When a whispered comment overheard by her rebellious teenage daughter forces Ginger to reveal a long-held family secret, the Tangles’ carefully constructed web of lies begins to unravel. Upon the death of Glory, the family’s colorful matriarch, and the return of long-estranged Callie, Ginger resolves to return to Martha’s Vineyard and piece together what really happened on that calamitous day when a shadow fell over four sun-kissed siblings playing at the shore. Along with Ginger’s newfound understanding come the keys to reconciliation: with her mother, with her sisters, and with her daughter.
Sisters One, Two, Three is an in-depth look into one family’s secrets and the consequences that arise from keeping them. The story is told by alternating between the past and the present.

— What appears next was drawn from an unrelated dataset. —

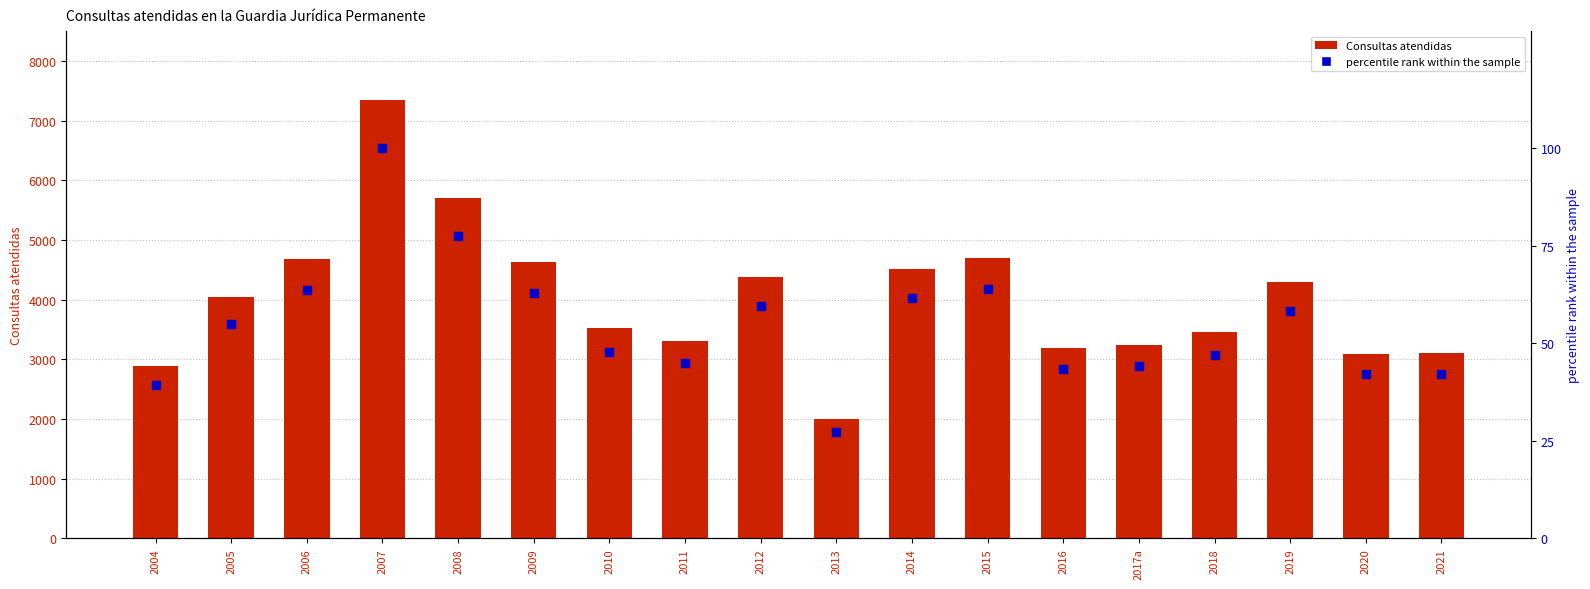

Which series has the largest total across all categories?

Consultas atendidas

While it was interesting to see how the various secrets affected the family, I never really felt a sense of mystery or suspense. In fact, most of the major secrets are revealed at the beginning of the novel (one twist is revealed later on but it wasn’t an extremely momentous one for me). The characters were all realistic and very well-written, however I had a difficult time connecting to any of them. I think that may have been either because I’m the target demographic for this novel or because I don’t have sisters or a daughter.
This book does an excellent job examining the emotional and psychological impact of both family secrets and parenting. The slower pace allows for the characters to be introspective as they come to terms with the past. The reader can clearly see how the girls were formed by their childhood into who they are in the present. Additionally, I liked how the author took it a step further and explored how the idiosyncrasies they picked up in childhood affected their relationships, whether it be romantic, familial, or platonic, later on. The writing was very elegant and the pacing was good.
Overall, the story was intriguing and I enjoyed reading it. While it wasn’t my favorite, I believe that there are a lot of readers out there who will love this book (it might be particularly good for book clubs).